I received this comment from Tim the teacher at a primary school in North London:
“40 – 50 children come to our modest school garden in their lunch times every day and at an after school gardening club once a week
We, at the school have remained No Dig since September 2016, with much dismay from the children who simply love to dig, so I allow them to dig over and remove tree stumps, really to wear them out!”
Pest and disease
There is some blackly on broad beans yet if they can be kept moist, and in well fed soil (compost!) there will be few such pests. Aphids are drawn to plants under stress, from dry conditions and weak soil. It helps to pinch out the tops of broad beans when stems are full of flower, and to water in dry weather. My beans with blackfly are growing under apple trees so it’s dry for them.
Cutworms are eating lettuce and brassicas: run your fingers through the surface compost around plants that suddenly wilt from their stems being eaten. Ofter you unearth a fat, white grub.
Reports of ‘blight weather’ for potatoes are misleading because there are so few spores around. Wait until mid June before worrying about blight, and for now it’s safe to water tomato leaves.
Sow and plant in June – and harvest!
Do check my sowing timeline or diary, there is so much you can sow this month, such as carrots, beetroot, kale, spring onion, calabrese, lettuce etc.
Soon it’s time for harvests of new potatoes, calabrese, peas, carrots, so much to anticipate.
There is still time to plant tomatoes, aubergines, cucumber, peppers and chillies under cover.

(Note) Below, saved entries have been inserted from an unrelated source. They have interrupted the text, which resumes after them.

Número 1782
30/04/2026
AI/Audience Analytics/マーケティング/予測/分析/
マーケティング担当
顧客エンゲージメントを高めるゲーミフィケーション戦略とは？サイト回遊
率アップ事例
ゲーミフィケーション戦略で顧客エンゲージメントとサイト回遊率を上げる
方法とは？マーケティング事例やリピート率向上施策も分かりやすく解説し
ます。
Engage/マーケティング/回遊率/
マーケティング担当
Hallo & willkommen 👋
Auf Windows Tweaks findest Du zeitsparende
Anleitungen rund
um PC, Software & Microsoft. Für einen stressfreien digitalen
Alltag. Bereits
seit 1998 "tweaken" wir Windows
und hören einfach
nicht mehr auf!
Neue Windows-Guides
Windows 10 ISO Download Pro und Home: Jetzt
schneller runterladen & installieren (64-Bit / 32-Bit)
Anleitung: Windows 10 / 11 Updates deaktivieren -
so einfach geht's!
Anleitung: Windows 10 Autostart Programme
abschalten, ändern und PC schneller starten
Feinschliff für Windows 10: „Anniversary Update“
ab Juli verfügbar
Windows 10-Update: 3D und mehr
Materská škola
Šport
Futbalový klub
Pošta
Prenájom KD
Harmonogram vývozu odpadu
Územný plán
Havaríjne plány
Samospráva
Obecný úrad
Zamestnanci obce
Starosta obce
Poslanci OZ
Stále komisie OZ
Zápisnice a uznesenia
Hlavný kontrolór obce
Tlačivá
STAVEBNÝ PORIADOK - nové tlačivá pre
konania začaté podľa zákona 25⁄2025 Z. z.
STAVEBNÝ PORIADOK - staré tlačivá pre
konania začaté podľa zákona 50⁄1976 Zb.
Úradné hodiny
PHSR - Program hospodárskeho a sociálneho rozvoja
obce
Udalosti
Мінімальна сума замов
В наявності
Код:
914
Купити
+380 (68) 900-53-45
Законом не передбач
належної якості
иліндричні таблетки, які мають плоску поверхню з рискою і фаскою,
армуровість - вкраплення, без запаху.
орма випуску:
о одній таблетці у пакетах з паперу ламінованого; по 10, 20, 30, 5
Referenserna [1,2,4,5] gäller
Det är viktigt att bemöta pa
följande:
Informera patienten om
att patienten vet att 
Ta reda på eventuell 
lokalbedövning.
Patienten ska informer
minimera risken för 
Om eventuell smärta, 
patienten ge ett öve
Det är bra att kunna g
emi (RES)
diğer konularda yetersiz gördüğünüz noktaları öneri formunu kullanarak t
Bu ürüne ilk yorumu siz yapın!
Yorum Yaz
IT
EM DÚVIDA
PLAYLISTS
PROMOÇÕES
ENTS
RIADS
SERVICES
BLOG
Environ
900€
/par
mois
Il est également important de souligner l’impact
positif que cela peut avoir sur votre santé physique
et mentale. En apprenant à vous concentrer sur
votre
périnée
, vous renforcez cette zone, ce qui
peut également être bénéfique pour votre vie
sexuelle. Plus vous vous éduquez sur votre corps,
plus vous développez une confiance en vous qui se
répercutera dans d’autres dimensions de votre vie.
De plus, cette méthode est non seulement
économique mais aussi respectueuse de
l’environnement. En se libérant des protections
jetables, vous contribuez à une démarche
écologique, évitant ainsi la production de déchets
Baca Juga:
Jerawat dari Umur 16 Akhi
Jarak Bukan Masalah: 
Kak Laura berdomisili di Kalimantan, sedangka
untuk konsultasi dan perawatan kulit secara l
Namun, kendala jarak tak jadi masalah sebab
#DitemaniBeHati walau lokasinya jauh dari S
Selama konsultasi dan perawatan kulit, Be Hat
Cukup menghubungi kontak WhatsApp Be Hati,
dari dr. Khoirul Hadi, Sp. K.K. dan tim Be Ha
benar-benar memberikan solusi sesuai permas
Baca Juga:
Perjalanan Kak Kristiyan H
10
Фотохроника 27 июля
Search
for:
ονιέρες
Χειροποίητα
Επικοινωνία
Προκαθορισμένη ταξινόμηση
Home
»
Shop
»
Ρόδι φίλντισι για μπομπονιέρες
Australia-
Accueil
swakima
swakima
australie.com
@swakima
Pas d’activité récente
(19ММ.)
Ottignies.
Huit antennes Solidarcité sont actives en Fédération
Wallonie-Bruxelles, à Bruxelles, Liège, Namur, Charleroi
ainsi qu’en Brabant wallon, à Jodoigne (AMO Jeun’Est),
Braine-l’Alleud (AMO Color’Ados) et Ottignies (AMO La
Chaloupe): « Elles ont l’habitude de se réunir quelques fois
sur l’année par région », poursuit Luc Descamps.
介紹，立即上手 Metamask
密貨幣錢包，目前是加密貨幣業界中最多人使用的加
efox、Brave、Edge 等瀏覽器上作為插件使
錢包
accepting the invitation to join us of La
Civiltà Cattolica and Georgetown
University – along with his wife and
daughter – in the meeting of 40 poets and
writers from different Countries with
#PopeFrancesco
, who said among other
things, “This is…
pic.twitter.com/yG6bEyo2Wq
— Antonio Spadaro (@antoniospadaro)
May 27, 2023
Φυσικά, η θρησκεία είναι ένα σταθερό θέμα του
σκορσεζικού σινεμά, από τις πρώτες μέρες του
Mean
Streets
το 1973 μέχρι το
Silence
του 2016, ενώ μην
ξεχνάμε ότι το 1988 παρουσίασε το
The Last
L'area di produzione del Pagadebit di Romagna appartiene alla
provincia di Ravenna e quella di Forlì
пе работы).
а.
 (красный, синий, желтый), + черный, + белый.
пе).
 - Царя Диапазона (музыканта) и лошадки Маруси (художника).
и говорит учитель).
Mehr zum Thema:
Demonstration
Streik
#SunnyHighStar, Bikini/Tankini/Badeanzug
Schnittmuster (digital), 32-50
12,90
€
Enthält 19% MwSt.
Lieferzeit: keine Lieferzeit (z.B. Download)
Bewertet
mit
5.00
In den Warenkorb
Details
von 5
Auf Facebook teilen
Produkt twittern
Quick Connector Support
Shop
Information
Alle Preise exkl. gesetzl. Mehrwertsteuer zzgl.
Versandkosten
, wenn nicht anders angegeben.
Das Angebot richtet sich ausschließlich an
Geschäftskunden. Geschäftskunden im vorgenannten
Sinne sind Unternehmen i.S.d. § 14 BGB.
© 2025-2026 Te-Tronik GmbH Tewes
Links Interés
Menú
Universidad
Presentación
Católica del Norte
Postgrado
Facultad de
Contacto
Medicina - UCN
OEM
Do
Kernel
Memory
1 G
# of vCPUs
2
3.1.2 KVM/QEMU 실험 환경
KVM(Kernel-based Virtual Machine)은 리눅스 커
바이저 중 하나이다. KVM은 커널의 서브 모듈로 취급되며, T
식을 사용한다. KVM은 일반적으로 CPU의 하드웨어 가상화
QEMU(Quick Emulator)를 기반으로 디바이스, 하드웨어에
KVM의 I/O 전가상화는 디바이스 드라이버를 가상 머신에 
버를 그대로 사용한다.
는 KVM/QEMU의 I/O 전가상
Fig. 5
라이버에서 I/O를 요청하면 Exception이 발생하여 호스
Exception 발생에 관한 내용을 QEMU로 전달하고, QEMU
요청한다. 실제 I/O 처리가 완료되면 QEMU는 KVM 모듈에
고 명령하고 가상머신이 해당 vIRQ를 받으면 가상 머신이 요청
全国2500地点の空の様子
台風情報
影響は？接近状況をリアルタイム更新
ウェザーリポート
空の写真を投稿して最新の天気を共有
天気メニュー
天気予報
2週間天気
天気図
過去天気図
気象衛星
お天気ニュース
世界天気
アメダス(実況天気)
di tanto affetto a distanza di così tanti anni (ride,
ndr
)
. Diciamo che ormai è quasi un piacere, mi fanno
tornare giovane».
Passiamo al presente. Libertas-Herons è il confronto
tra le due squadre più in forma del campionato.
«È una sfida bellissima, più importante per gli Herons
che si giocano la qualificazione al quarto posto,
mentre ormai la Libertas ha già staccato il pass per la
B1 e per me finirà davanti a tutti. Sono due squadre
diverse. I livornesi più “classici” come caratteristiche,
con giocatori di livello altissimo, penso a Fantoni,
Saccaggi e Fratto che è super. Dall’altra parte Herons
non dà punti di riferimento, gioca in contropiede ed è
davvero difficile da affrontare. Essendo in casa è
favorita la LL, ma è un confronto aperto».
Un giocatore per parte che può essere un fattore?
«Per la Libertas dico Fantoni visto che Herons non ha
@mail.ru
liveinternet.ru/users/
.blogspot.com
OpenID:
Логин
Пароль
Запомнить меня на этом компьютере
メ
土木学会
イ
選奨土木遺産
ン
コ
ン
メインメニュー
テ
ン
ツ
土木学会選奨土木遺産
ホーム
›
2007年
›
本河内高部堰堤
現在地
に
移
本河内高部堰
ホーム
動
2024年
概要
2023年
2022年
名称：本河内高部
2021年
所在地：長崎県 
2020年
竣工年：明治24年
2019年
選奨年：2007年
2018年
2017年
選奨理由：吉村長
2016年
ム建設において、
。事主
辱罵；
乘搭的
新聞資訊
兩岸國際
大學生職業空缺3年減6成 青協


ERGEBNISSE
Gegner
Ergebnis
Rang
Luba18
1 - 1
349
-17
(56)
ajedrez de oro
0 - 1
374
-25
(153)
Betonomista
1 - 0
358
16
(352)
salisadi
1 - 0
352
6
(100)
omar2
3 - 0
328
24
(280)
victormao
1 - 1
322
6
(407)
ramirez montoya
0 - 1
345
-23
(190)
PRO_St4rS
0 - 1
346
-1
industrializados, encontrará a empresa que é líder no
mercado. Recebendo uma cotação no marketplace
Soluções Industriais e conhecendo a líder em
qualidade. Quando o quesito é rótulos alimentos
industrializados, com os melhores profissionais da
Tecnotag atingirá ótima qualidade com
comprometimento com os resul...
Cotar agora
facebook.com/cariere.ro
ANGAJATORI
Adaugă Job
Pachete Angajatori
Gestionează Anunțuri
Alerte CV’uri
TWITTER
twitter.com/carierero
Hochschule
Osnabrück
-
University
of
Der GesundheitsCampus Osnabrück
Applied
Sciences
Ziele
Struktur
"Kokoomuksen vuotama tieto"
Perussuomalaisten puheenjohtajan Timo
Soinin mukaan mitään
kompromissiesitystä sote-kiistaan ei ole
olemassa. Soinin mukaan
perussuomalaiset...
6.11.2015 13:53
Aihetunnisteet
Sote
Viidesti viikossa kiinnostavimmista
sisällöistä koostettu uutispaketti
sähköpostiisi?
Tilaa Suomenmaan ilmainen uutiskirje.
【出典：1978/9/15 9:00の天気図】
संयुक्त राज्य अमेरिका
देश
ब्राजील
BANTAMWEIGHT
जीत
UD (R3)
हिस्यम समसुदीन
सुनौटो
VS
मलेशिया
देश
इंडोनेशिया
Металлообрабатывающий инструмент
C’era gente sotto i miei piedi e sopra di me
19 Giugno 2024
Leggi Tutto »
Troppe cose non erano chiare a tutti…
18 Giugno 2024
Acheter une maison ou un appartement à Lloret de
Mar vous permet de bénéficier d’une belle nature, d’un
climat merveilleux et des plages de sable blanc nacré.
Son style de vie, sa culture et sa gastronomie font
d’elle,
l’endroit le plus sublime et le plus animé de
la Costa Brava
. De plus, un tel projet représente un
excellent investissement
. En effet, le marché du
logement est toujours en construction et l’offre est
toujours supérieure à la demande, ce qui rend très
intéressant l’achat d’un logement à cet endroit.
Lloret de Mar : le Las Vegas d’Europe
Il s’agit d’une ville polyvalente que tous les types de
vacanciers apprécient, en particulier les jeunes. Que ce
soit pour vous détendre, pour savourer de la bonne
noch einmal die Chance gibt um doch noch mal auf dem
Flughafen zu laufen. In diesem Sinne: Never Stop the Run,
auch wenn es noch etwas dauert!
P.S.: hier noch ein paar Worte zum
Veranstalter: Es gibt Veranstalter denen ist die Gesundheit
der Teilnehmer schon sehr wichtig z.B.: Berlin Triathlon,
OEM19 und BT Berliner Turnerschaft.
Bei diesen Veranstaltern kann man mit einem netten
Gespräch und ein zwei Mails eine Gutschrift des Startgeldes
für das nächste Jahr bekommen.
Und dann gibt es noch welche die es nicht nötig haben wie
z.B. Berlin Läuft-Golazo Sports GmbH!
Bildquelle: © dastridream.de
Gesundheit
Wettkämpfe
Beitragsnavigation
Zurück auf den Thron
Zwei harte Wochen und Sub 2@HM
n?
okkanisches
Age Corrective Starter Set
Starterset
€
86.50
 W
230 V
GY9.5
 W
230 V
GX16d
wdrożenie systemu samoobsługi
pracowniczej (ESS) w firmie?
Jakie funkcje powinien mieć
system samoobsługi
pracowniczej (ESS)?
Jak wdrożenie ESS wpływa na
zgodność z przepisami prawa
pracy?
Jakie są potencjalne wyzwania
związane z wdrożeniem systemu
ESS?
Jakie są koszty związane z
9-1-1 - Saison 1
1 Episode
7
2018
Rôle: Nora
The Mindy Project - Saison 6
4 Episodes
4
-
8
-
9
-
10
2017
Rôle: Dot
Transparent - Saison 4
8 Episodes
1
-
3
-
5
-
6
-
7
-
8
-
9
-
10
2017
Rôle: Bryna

I experimented with planting two cucumbers right in the middle of a clump of pea plants for shoots. After a final pick of the shoots, we just cut off the plants at soil level, and when checking for nitrogen nodules I was impressed to find cherry size lumps. Many more than are left in the soil after plants have finished their growth cycle, say in July after peas have cropped.
My greenhouse hotbed of horse manure is no longer needed, and tends to accumulate woodlice if left alone. Woodlice eat seedling leaves including brassicas, basil, aubergine and tomatoes. so when a friend was here to help, we forked it all out to a pallet enclosure outside.
The temperature went from 30C to 60C in a few days and I have planted some tomato and beans just to see what happens, plus to check for aminopyralid weedkiller residues. Next job is to cover the heap with a layer of compost then to plant aubergines: Steph is raising some fancy ones.
We have done more filming and a video on how to grow beetroot is almost finished, also one on pests. How to grow pea shoots has proved popular. A video on growing radish is ready but I shall post that in late summer when it’s again a good time to sow radish, compared to now when their flavour is spiky in warmer weather.